Desde o início do julgamento no STF, em 2020, dois votos foram proferidos: da relatora Rosa Weber e do ministro Edson Fachin, ambos favoráveis à procedência parcial da ação e contrários a qualquer interpretação que autorize o bloqueio de serviços ou o enfraquecimento da criptografia. O entendimento prevalente até agora é de que a criptografia é uma ferramenta indispensável à proteção de direitos fundamentais, especialmente em um ambiente digital permeado por riscos como espionagem, vazamentos e ataques cibernéticos.

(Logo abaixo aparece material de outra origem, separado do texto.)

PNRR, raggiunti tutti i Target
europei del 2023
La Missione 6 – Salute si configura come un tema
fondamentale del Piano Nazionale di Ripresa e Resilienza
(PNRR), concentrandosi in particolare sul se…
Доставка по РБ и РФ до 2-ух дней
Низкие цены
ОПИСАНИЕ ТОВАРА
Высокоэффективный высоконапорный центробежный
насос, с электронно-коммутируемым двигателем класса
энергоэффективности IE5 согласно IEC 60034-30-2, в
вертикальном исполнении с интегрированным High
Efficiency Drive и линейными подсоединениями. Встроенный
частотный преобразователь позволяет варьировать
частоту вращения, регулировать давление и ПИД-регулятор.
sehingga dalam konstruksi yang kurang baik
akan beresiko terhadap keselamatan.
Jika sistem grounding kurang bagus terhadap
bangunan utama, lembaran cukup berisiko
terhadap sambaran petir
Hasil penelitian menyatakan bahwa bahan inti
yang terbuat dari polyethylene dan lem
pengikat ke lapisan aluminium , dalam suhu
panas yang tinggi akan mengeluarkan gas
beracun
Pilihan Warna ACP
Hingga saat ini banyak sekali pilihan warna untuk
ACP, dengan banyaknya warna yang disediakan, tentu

O STJ também tem reforçado essa visão ao reconhecer que não se pode multar empresas por descumprirem ordens tecnicamente impossíveis de serem cumpridas. Ainda assim, há ministros e setores institucionais que argumentam em favor de uma ponderação com os interesses da segurança pública, defendendo a flexibilização em casos de investigações criminais sensíveis. Esse embate torna a decisão ainda mais significativa, pois poderá estabelecer um marco regulatório para o tratamento jurídico da criptografia no Brasil.

O impacto da decisão da ADI 5.527 vai muito além dos aplicativos de mensagens. Caso o STF decida por restringir a criptografia, empresas de tecnologia poderão ser obrigadas a redesenhar suas infraestruturas para incluir mecanismos de acesso por autoridades governamentais, o que abriria precedentes perigosos para o enfraquecimento da proteção de dados em setores como saúde, finanças, educação e até processos eleitorais. Isso colocaria em risco a privacidade de milhões de brasileiros e poderia comprometer a confiança nas plataformas digitais, além de afetar negativamente a reputação internacional do Brasil, especialmente diante de parceiros comerciais com legislações mais protetivas, como a União Europeia.

Por outro lado, se o STF decidir blindar a criptografia como uma salvaguarda constitucional, o Brasil poderá se posicionar como uma referência global em segurança digital e proteção de dados. Neste cenário, o papel das empresas e da sociedade civil — como a Coalizão Direitos na Rede — tem sido crucial para garantir que o direito à privacidade seja respeitado sem comprometer o combate ao crime.

Conclusão

A decisão do Reino Unido de permitir acesso governamental a comunicações criptografadas acende um alerta global preocupante, ao sinalizar uma tendência perigosa de erosão das garantias digitais em nome da segurança pública. No Brasil, a ADI 5527 representa uma oportunidade histórica para o Supremo Tribunal Federal afirmar, com clareza, que não há democracia viável no século 21 sem criptografia robusta e inviolável.

Ao julgar essa ação, entendemos que o STF deve considerar que enfraquecer a criptografia comprometeria não apenas a privacidade dos cidadãos, mas também a própria arquitetura da confiança digital — base para o exercício pleno da liberdade de expressão, do sigilo profissional, da atividade jornalística e, inclusive, da integridade do próprio voto eletrônico —, pilar da legitimidade democrática contemporânea.

A condução desse debate não pode se restringir aos campos jurídico e policial. É imprescindível que envolva, de forma transparente e plural, empresas de tecnologia, especialistas em cibersegurança, juristas, organizações da sociedade civil e defensores dos direitos fundamentais. A decisão do STF fixará os limites da atuação estatal sobre as comunicações digitais e moldará, inevitavelmente, os contornos das futuras regulamentações brasileiras sobre segurança da informação e proteção de dados. Optar pelo enfraquecimento da criptografia, sob qualquer pretexto, seria institucionalizar vulnerabilidades estruturais que comprometem a soberania digital do país e criam brechas irreversíveis para abusos estatais e ataques cibernéticos.

Não se trata, portanto, de inviabilizar investigações criminais, mas de garantir que tais investigações não desmontem os pilares constitucionais que sustentam uma sociedade livre, segura e conectada. Proteger a criptografia é proteger o próprio pacto democrático em sua versão digital. A decisão que o STF tomar na ADI 5.527 não será apenas sobre técnica jurídica: será uma definição sobre que modelo de democracia o Brasil está disposto a construir e preservar na era da informação. Em um cenário já saturado por ameaças à arquitetura da confiança digital, não permitamos que a criptografia se transforme no ponto de ruptura silencioso de nossa democracia.